Activities →
• a. According to the Joseph P. Dwyer program text, how much funding went to expanding the program into New York City?
• b. Pick up the Joseph P. Dwyer program text after its final sentence and keep writing it.
** Source text follows **
Senator Carlucci, Chairman of the Mental Health and Developmental Disabilities Committee, advocated for and supported a budget that allocated $185,000 to the PFC Joseph P. Dwyer Veteran Peer Support Program in Rockland and Westchester Counties. A total of $3,735,000 in funding went to the Joseph P. Dwyer Program across the state, and for the first time $300,000 was allocated to expand the program into New York City.
The Joseph P. Dwyer program offers peer-to-peer counseling services to veterans who maybe suffering from Post-Traumatic Stress Disorder (PTSD) or Traumatic Brain Injury (TBI).
"The Joseph P. Dwyer Program helps to eliminate the stigma surrounding PTSD. The peer-to-peer model is what makes the program work. Someone who has been through a trauma can help walk others through the process with much better results than someone who has not been in a similar situation," said Senator David Carlucci. "We need to continue to invest in novel approaches that deliver results because the Department of Veterans Affairs is telling us that about 20 veterans take their life every day. Our heroes who have sacrificed so much need our help."
The Rockland based program is operated through BRIDGES and supported by the Rockland County Departments of Mental Health and Veteran Services Agency. Funding for the program is critical in Rockland because it will help in veteran family supports, educational outreach, cultural competency training, and the Veteran Service Animal Program, among other things.
** End of Source text **
** Source data follows **
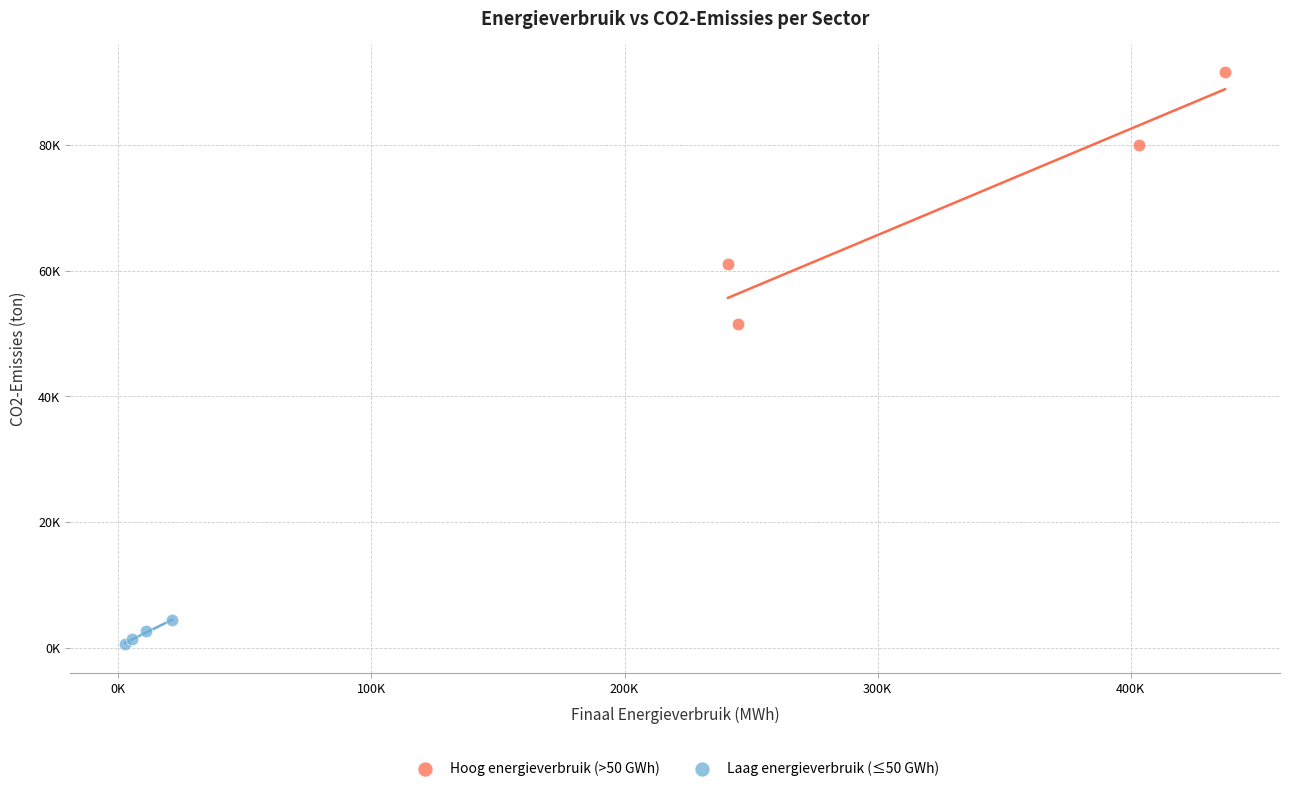

What are all the series names shown in the legend?

Hoog energieverbruik (>50 GWh), Laag energieverbruik (≤50 GWh)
** End of Source data **
Your responses →
• a. $300,000

• b.
"Thanks to our representatives, including Senator David Carlucci, the funding for the Veteran Peer-to-Peer program is restored and furthermore expanded to areas where support is needed. This program helps bring veterans out of a dark place and into a supported environment, allowing them to engage in community life. BRIDGES is thankful to have elected officials behind this program and looks forward assisting more veterans in our area," said CEO of BRIDGES, Carlos Martinez.
“To prevent veteran suicide, we must help reduce veterans’ risk for suicide before they reach a crisis point and support those who are in crisis. This requires the expansion of treatment and prevention services and a continued focus on innovative services. It also requires effective networks of support, communication, and care across the communities where veterans live and work,” said Michael Leitzes, Commissioner of Rockland County’s Department Mental Health. “The peer-to-peer program does all that in Rockland County, and we greatly appreciate the support of Senator Carlucci's efforts in not just maintaining the program in Rockland County, but in expanding the program to meet the needs of all veterans throughout New York State.”
“It can be very difficult for a veteran to admit that he or she may have PTSD and may need help. Veterans are the defenders of others, and because of this, many times a veteran will wait until he or she is in a near crisis or crisis situation before reaching out for help,” said Susan Branam, Director of Rockland County’s Veterans Service Agency. “When they do reach out for help, we know statistically that they have a much better chance of discussing their issues with another veteran. This is what the PFC Dwyer peer-to-peer program does - it pairs up one veteran with another veteran, as a "battle buddy," so that they are not facing their demons alone. That is why I have PFC Dwyer outreach coordinators working in the Veterans Service Agency. When we get veterans that need help, we connect them immediately with another veteran. But the program doesn't stop after a veteran has been paired with another veteran. There is ongoing contact with the veteran through social activities and groups, which can help veterans feel like they are not alone. We still have a national veteran suicide rate of 20 per day. With the approval of the 2019 New York state budget to include the PFC Dwyer program, we are letting veterans know that they are not alone.”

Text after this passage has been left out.